-------- Text block --------

从Scipy CSR矩阵索引到numpy数组的最有效方法？

Question

I have a numpy ndarray X with shape (4000, 3) , where each sample in X is a 3D coordinate (x,y,z).

I have a scipy csr matrix nn_rad_csr of shape (4000, 4000) , which is the nearest neighbors graph generated from sklearn.neighbors.radius_neighbors_graph(X, 0.01, include_self=True) .

nn_rad_csr.toarray()[i] is a shape (4000,) sparse vector with binary weights (0 or 1) associated with the edges in the nearest neighbors graph from node X[i] .

For instance, if nn_rad_csr.toarray()[i][j] == 1 then X[j] is within the nearest neighbor radius of X[i] , whereas a value of 0 means it is not a neighbor.

What I'd like to do is have a function radius_graph_conv(X, rad) which returns an array Y which is X , averaged by its neighbors' values. I'm not sure how to exploit the sparsity of a CSR matrix to efficiently perform radius_graph_conv . I have two naive implementations of graph conv below.

import numpy as np
from sklearn.neighbors import radius_neighbors_graph, KDTree

def radius_graph_conv(X, rad):
    nn_rad_csr = radius_neighbors_graph(X, rad, include_self=True)
    csr_indices = nn_rad_csr.indices
    csr_indptr  = nn_rad_csr.indptr
    Y = np.copy(X)
    for i in range(X.shape[0]):
        j, k = csr_indptr[i], csr_indptr[i+1]
        neighbor_idx = csr_indices[j:k]
        rad_neighborhood = X[neighbor_idx] # ndim always 2
        Y[i] = np.mean(rad_neighborhood, axis=0)
    return Y

def radius_graph_conv_matmul(X, rad):
    nn_rad_arr = radius_neighbors_graph(X, rad, include_self=True).toarray()
    # np.sum(nn_rad_arr, axis=-1) is basically a count of neighbors

    return np.matmul(nn_rad_arr / np.sum(nn_rad_arr, axis=-1), X)

-------- Raw data --------

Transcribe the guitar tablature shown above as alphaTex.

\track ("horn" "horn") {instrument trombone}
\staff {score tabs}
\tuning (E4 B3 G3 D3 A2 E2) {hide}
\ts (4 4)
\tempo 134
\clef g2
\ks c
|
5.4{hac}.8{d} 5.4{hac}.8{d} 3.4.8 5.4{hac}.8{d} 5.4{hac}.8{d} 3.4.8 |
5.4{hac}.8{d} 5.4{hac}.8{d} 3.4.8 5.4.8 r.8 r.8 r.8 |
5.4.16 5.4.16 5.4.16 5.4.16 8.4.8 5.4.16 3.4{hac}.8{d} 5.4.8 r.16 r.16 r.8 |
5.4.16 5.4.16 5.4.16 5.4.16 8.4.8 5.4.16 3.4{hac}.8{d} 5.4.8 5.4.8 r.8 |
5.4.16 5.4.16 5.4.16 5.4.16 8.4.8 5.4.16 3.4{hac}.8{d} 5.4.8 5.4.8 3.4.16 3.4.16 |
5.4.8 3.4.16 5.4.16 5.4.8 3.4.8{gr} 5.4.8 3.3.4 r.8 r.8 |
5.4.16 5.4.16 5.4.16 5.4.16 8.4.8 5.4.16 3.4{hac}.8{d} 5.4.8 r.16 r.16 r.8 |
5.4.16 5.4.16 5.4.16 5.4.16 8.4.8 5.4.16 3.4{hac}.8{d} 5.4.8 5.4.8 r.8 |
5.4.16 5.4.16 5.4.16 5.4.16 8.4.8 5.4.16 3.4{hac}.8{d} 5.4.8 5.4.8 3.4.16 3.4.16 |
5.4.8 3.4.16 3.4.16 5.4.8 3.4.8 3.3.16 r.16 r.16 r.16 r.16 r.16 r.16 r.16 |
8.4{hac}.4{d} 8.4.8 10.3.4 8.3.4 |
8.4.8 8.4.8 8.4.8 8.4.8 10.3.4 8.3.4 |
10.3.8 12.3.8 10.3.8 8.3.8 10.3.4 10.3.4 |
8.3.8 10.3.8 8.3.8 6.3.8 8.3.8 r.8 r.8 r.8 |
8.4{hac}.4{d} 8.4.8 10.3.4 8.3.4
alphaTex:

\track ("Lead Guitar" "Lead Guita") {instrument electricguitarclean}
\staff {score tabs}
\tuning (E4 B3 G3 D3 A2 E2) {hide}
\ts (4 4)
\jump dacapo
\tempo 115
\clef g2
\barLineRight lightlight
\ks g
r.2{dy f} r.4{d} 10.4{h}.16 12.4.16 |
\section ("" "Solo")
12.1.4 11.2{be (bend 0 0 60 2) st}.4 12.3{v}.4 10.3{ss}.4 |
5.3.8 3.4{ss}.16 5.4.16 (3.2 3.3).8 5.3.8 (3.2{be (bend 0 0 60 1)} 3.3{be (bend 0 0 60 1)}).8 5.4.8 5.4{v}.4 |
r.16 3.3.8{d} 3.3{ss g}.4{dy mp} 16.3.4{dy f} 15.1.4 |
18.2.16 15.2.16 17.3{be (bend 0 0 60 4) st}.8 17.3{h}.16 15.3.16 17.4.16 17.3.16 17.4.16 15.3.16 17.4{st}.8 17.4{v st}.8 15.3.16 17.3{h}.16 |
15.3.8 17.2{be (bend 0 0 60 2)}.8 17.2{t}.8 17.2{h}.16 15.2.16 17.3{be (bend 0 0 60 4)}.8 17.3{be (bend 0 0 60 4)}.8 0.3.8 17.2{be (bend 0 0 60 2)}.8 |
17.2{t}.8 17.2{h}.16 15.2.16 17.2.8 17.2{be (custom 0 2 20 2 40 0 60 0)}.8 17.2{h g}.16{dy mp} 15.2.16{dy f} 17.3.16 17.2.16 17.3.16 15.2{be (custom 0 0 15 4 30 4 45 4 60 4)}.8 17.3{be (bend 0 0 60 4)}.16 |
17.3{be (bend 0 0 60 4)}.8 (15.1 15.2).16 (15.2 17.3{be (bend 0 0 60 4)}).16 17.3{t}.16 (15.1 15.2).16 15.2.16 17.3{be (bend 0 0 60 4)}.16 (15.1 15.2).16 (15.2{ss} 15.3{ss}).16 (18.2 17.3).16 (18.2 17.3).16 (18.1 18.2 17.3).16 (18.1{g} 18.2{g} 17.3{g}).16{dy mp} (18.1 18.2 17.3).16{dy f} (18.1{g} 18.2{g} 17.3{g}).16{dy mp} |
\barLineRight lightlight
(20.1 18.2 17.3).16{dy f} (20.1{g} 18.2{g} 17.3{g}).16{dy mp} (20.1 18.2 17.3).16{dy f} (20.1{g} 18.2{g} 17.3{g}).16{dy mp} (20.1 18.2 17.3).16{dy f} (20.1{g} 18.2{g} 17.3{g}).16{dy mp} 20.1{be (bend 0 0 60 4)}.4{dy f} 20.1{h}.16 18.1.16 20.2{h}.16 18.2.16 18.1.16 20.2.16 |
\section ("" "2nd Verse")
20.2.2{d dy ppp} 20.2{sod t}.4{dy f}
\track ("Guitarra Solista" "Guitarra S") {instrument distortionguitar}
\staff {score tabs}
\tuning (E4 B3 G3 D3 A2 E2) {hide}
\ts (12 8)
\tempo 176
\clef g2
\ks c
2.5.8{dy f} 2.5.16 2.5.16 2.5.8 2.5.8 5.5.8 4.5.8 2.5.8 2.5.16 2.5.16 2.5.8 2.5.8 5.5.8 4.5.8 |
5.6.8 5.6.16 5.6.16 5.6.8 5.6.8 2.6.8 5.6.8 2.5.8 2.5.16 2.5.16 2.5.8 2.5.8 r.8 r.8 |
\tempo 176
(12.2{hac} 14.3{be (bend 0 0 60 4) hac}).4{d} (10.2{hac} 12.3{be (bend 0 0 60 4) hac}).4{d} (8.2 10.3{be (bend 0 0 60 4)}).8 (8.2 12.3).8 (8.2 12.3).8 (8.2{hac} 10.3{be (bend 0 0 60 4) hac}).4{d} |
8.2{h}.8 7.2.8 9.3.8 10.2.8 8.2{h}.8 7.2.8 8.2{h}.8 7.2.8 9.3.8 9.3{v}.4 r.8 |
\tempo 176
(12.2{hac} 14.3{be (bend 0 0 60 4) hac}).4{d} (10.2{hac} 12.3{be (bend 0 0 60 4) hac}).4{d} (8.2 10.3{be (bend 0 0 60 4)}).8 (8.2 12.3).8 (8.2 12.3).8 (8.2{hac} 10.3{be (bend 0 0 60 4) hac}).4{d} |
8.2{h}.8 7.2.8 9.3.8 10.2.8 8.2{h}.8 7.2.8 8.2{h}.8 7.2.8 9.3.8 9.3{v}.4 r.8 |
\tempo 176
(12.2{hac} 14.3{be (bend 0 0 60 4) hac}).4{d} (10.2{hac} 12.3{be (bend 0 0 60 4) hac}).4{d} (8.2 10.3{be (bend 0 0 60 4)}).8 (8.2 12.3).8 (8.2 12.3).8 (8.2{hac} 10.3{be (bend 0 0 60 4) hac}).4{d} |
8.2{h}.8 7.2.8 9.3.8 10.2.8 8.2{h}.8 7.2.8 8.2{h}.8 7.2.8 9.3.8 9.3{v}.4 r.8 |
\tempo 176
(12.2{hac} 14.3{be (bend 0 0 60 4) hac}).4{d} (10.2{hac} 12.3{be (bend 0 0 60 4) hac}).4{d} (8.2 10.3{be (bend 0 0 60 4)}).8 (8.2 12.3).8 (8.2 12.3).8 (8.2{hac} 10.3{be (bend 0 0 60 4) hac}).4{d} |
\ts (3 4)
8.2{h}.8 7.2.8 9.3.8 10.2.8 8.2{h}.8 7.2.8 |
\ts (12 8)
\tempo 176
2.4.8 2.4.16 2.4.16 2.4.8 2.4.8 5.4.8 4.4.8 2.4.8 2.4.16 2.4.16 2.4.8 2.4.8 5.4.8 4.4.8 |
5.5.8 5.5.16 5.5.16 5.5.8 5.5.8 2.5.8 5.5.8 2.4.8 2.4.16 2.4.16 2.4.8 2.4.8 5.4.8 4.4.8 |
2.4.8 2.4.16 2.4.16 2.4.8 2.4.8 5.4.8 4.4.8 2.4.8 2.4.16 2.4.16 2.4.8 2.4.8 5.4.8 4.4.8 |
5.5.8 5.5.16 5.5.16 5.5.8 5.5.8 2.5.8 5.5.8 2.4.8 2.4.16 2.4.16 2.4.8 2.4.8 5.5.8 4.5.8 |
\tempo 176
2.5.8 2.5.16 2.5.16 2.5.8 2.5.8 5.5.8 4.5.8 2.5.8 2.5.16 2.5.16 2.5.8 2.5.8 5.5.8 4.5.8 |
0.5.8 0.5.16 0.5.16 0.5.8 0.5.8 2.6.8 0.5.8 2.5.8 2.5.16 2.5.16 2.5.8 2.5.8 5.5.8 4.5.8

--------

### Exercise requirements
#1 Pull out each line of the records that contains the string "alphaTex".
#2 Write what comes next in the forum question about averaging a numpy array over a scipy CSR neighbors graph, starting after its last line.

### Outputs for the tasks
#1
Transcribe the guitar tablature shown above as alphaTex.
alphaTex:

#2
Is there a better way to do this? With a knn graph, its a very simple function, since the number of neighbors is fixed and you can just index into X, but with a radius or density based nearest neighbors graph, you have to work with a CSR, (or an array of arrays if you are using a kd tree).

Answer 1

Here is the direct way of exploiting csr format. Your matmul solution probably does similar things under the hood. But we save one lookup (from the .data attribute) by also exploiting that it is an adjacency matrix; also, diff ing .indptr should be more efficient than summing the equivalent amount of ones.

>>> import numpy as np
>>> from scipy import sparse
>>> 
# create mock data
>>> A = np.random.random((100, 100)) < 0.1
>>> A = (A | A.T).view(np.uint8)
>>> AS = sparse.csr_matrix(A)
>>> X = np.random.random((100, 3))
>>> 
# dense solution for reference
>>> Xa = A @ X / A.sum(axis=-1, keepdims=True)
# sparse solution
>>> XaS = np.add.reduceat(X[AS.indices], AS.indptr[:-1], axis=0) / np.diff(AS.indptr)[:, None]
>>> 
# check they are the same
>>> np.allclose(Xa, XaS)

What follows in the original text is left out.